*** 原始记录 ***
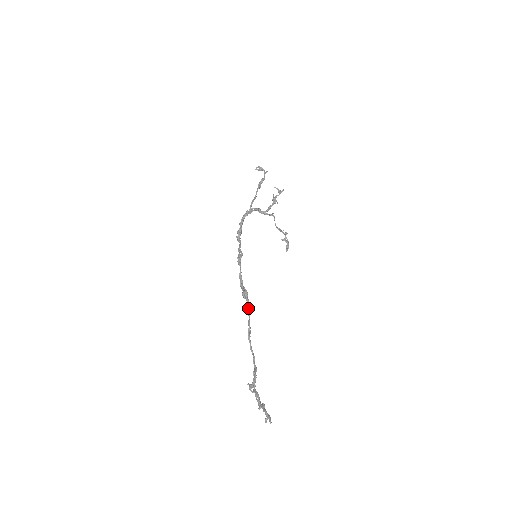
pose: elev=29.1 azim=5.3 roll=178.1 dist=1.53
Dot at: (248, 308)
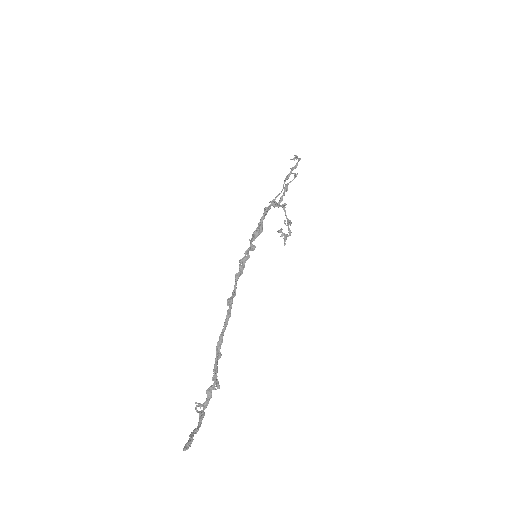
Dot at: occluded
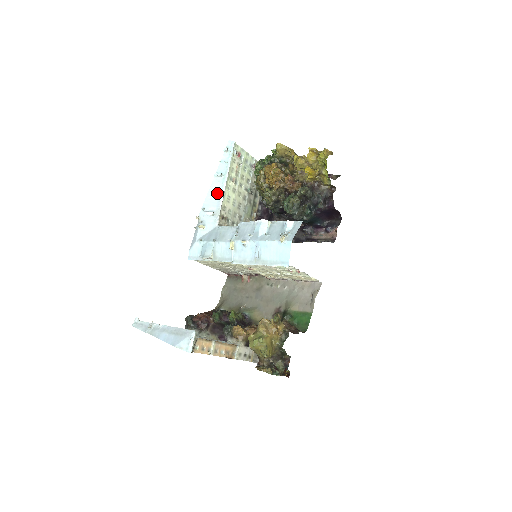
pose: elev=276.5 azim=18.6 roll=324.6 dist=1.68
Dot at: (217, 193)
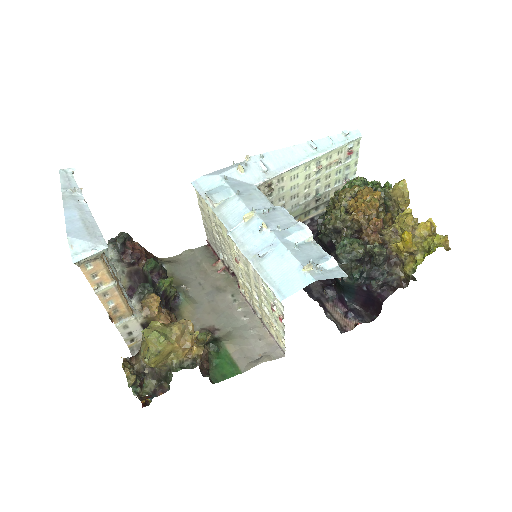
Dot at: (292, 158)
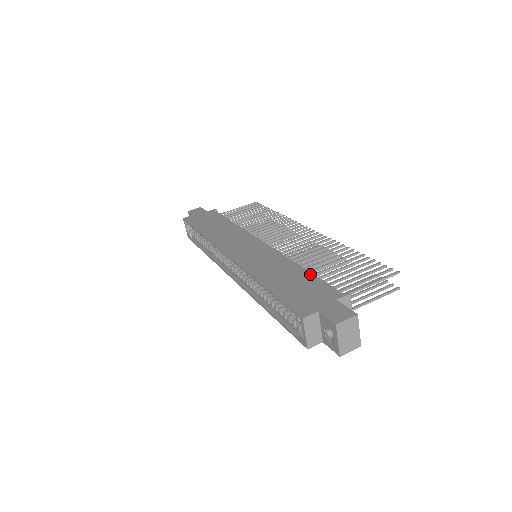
***
练习说明: 把上面所有的行一字不差地照抄下来，图片不要抄进去。

任务回答:
pose: elev=29.1 azim=5.3 roll=178.1 dist=1.53
Dot at: (248, 308)
Dot at: occluded
pose: elev=276.5 azim=18.6 roll=324.6 dist=1.68
Dot at: (217, 193)
Dot at: (292, 158)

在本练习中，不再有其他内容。